▸ **TEXT BLOCK**

A new study published online Wednesday, May 3, in the journal Nature documents the first observation of an aging star swallowing a planet. After running out of fuel in its core, the star began to grow in size, shrinking the gap with its neighboring planet, eventually consuming it entirely. In about 5 billion years, our Sun will go through a similar aging process, possibly reaching 100 times its current diameter and becoming what’s known as a red giant. During that growth spurt, it will absorb Mercury, Venus, and possibly Earth.
Astronomers have identified many red giant stars and suspected that in some cases they consume nearby planets, but the phenomenon had never been directly observed before. “This type of event has been predicted for decades, but until now we have never actually observed how this process plays out,” said Kishalay De, an astronomer at the Massachusetts Institute of Technology in Cambridge and the study’s lead author.
Researchers discovered the event – formally called ZTF SLRN-2020 – using multiple ground-based observatories and NASA’s NEOWISE (Near-Earth Object Wide Field Infrared Survey Explorer) spacecraft, which is managed by the agency’s Jet Propulsion Laboratory. The planet was likely about the size of Jupiter, with an orbit even closer to its star than Mercury’s is to our Sun. The star is at the beginning of the final phase of its life – its red giant phase, which can last more than 100,000 years.
As the star expanded, its outer atmosphere eventually surrounded the planet. Drag from the atmosphere slowed the planet down, shrinking its orbit and eventually sending it below the star’s visible surface, like a meteor burning up in Earth’s atmosphere. The transfer of energy caused the star to temporarily increase in size and become a few hundred times brighter. Recent observations show the star has returned to the size and brightness it was before merging with the planet.
The flash of optical light (visible to the human eye) after the planet’s demise showed up in observations by the Caltech-led Zwicky Transient Facility (ZTF), an instrument based at Palomar Observatory in Southern California that looks for cosmic events that change in brightness rapidly, sometimes in a matter of hours. De was using ZTF to search for events called novae – when a dead, collapsed star (known as a white dwarf) cannibalizes hot gas from another nearby star. Novae are always surrounded by flows of hot gas, but follow-up observations of the flash by other ground-based telescopes showed much cooler gas and dust surrounding the star, meaning it didn’t look like a nova or anything else De had ever seen.
So he turned to the NEOWISE observatory, which scans the entire sky in infrared light (a range of wavelengths longer than visible light) every six months. Launched in 2009 and originally called WISE, the observatory produces all-sky maps that enable astronomers to see how objects change over time.
Looking at the NEOWISE data, De saw that the star brightened almost a year before ZTF spotted the flash. That brightening was evidence of dust (which emits infrared light) forming around the star. De and his colleagues think the dust indicates that the planet didn’t go down without a fight and that it pulled hot gas away from the puffy star’s surface as it spiraled toward its doom. As the gas drifted out into space, it would have cooled and become dust – like water vapor becoming snow. Even more gas was then flung into space during the collision of the star and the planet, producing more dust visible to both the ground-based infrared observatories and NEOWISE.

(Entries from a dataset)

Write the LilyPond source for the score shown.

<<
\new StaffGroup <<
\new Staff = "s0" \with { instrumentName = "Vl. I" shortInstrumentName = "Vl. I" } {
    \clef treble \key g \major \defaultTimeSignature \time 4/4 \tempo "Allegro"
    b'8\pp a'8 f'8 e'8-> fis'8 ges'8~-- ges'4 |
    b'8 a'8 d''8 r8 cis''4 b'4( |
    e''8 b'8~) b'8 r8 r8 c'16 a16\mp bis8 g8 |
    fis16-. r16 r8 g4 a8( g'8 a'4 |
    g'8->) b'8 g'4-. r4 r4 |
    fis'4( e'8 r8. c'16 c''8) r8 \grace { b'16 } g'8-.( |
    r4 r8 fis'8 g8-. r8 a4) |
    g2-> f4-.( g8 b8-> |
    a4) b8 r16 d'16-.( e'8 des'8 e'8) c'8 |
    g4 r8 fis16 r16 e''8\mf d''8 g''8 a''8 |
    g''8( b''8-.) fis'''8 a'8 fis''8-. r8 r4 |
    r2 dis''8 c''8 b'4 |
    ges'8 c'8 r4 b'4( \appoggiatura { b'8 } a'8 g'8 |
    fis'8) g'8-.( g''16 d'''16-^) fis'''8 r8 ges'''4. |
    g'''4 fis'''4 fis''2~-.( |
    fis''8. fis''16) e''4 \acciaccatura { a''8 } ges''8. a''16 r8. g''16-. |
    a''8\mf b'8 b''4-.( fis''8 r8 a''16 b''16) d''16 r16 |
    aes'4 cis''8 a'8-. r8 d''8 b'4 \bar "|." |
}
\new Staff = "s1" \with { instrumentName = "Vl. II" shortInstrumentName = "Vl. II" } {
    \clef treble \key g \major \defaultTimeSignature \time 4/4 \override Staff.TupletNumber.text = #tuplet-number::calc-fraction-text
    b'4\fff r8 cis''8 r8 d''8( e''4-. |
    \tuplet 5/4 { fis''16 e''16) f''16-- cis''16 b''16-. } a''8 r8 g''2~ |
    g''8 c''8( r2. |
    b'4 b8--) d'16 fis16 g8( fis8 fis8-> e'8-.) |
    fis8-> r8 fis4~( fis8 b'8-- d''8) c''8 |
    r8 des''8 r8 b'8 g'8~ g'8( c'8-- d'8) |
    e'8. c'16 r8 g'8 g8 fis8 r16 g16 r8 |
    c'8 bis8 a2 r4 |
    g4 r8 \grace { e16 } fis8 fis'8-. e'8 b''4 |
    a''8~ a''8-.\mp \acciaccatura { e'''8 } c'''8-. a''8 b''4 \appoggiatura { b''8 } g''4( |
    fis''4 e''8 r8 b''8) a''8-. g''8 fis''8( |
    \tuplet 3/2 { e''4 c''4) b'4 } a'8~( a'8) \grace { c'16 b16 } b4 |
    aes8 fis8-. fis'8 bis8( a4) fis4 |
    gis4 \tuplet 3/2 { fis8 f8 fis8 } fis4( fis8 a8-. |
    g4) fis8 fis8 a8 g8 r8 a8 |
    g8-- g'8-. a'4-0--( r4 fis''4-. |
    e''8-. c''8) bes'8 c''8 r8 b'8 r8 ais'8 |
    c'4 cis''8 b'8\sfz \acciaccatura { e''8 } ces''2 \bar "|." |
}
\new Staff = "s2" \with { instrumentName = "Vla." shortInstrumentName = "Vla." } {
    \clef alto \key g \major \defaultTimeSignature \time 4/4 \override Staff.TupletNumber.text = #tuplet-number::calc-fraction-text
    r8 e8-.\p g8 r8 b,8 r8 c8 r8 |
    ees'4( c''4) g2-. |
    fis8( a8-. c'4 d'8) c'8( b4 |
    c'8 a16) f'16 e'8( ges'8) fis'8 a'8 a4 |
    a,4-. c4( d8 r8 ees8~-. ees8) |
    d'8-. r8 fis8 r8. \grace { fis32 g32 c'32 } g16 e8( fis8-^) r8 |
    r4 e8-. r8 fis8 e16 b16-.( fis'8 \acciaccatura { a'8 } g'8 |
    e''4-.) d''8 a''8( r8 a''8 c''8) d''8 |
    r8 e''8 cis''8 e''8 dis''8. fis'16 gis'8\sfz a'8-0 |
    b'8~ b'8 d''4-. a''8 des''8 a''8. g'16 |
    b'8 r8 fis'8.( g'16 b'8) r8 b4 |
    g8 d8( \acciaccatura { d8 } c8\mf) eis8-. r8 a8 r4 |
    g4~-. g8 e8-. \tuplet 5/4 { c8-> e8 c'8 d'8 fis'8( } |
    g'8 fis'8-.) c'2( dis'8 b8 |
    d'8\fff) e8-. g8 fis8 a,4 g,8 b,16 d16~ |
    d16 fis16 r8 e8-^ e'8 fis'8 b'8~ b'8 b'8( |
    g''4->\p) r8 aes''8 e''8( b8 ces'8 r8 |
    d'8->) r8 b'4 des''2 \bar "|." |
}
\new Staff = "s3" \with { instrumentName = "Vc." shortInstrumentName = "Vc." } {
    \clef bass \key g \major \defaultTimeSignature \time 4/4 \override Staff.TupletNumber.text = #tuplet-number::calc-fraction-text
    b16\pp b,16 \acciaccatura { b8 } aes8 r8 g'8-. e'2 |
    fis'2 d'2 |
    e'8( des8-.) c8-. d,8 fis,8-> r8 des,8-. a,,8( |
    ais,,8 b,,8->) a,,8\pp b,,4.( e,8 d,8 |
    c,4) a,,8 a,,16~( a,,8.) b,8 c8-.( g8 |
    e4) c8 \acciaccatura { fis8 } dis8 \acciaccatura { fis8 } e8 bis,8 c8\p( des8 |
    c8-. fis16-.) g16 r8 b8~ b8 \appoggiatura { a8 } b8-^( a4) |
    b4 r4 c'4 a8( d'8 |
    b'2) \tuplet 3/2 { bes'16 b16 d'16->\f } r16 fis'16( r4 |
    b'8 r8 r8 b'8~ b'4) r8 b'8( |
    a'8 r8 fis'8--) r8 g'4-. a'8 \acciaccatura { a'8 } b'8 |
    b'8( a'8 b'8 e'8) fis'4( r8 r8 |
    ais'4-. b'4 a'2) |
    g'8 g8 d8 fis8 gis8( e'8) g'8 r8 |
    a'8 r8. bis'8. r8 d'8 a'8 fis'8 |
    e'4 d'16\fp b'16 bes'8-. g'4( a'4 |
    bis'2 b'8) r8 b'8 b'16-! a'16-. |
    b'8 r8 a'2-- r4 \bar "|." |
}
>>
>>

▸ **REQUESTS**
1. Retell the paragraph beginning "As the star expanded" from the star-and-planet article as a short list, keeping its main facts.
2. From the star-and-planet article, copy word for word everything from "Researchers discovered the" down to "than 100,000 years.".

▸ **ANSWERS FOR THIS EXERCISE**
1.
- As the star grew, its outer atmosphere eventually surrounded the planet.
- Drag from that atmosphere slowed the planet, shrank its orbit and sent it below the star's visible surface, like a meteor burning up in Earth's atmosphere.
- The energy transfer made the star temporarily grow larger and become a few hundred times brighter.
- Recent observations show the star is back to the size and brightness it had before merging with the planet.

2.
Researchers discovered the event – formally called ZTF SLRN-2020 – using multiple ground-based observatories and NASA’s NEOWISE (Near-Earth Object Wide Field Infrared Survey Explorer) spacecraft, which is managed by the agency’s Jet Propulsion Laboratory. The planet was likely about the size of Jupiter, with an orbit even closer to its star than Mercury’s is to our Sun. The star is at the beginning of the final phase of its life – its red giant phase, which can last more than 100,000 years.